## Chapter 3: Processing Pipelines

This chapter is dedicated to processing pipelines: a series of functions applied to a Doc to add attributes like part-of-speech tags, dependency labels or named entities.


- tagger	Part-of-speech tagger	Token.tag
- parser	Dependency parser	Token.dep, Token.head, Doc.sents, Doc.noun_chunks
- ner	Named entity recognizer	Doc.ents, Token.ent_iob, Token.ent_type
- textcat	Text classifier	Doc.cats


What does spaCy do when you call nlp on a string of text? Tokenize the text and apply each pipeline component in order.


In [1]:
import spacy
import en_core_web_sm
nlp = en_core_web_sm.load()

In [2]:
nlp.pipe_names #]list of pipeline component names

['tagger', 'parser', 'ner']

In [3]:
nlp.pipeline # list of (name, component) tuples

[('tagger', <spacy.pipeline.pipes.Tagger at 0x7f2ae9e52c50>),
 ('parser', <spacy.pipeline.pipes.DependencyParser at 0x7f2ae9c9ee28>),
 ('ner', <spacy.pipeline.pipes.EntityRecognizer at 0x7f2ae9c9ee88>)]

In [4]:
import spacy

# Load the en_core_web_sm model
nlp = spacy.load("en_core_web_sm")

# Print the names of the pipeline components
print(nlp.pipe_names)

# Print the full pipeline of (name, component) tuples
print(nlp.pipeline)

['tagger', 'parser', 'ner']
[('tagger', <spacy.pipeline.pipes.Tagger object at 0x7f2ae7e86518>), ('parser', <spacy.pipeline.pipes.DependencyParser object at 0x7f2ae44bbdc8>), ('ner', <spacy.pipeline.pipes.EntityRecognizer object at 0x7f2ae44bbe28>)]
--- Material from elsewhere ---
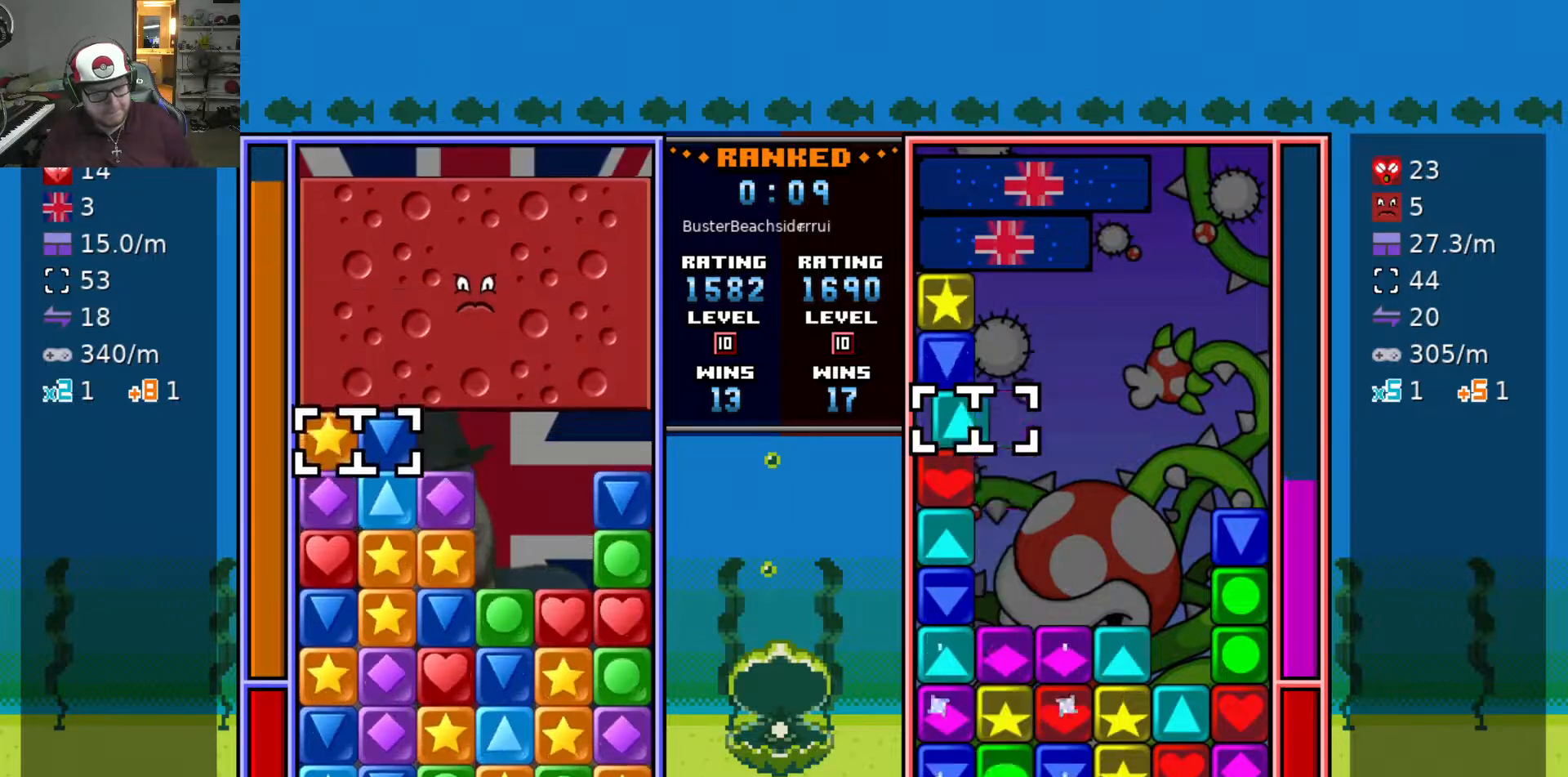
{"keys": ["d", "swap2"], "events": [[67, "d", "down"], [167, "d", "up"], [167, "swap2", "down"], [283, "swap2", "up"], [433, "d", "down"], [483, "swap2", "down"]]}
## Custom pipeline components
### Why custom components?


- Make a function execute automatically when you call nlp  
- Add your own metadata to documents and tokens   
- Updating built-in attributes like doc.ents  
### Anatomy of a component (1)  
- Function that takes a doc, modifies it and returns it
- Can be added using the nlp.add_pipe method

```
def custom_component(doc):
    # Do something to the doc here
    return doc

nlp.add_pipe(custom_component)
```

- "last"	If True, add last	```nlp.add_pipe(component, last=True)```
- "first"	If True, add first	```nlp.add_pipe(component, first=True)```
- "before"	Add before component	```nlp.add_pipe(component, before='ner')```
- "after"	Add after component	```nlp.add_pipe(component, after='tagger')```

Which of these problems can be solved by custom pipeline components?  
- Computing your own values based on tokens and their attributes
- Adding named entities, for example based on a dictionary


In [5]:
nlp("preparate")

preparate

In [6]:
import spacy

# Define the custom component
def length_component(doc):
    # Get the doc's length
    doc_length = len(doc)
    print("This document is {} tokens long.".format(doc_length))
    # Return the doc
    return doc


# Load the small English model
nlp = spacy.load("en_core_web_sm")

# Add the component first in the pipeline and print the pipe names
nlp.add_pipe(length_component, first=True)
print(nlp.pipe_names)

# Process a text
doc = nlp("This is a sentence.")

['length_component', 'tagger', 'parser', 'ner']
This document is 5 tokens long.


In [7]:
# In this exercise, you’ll be writing a custom component that uses the PhraseMatcher to find animal names in the document and adds the matched spans to the doc.ents. A PhraseMatcher with the animal patterns has already been created as the variable matcher.

import spacy
from spacy.matcher import PhraseMatcher
from spacy.tokens import Span

nlp = spacy.load("en_core_web_sm")
animals = ["Golden Retriever", "cat", "turtle", "Rattus norvegicus"]
animal_patterns = list(nlp.pipe(animals))
print("animal_patterns:", animal_patterns)
matcher = PhraseMatcher(nlp.vocab)
matcher.add("ANIMAL", None, *animal_patterns)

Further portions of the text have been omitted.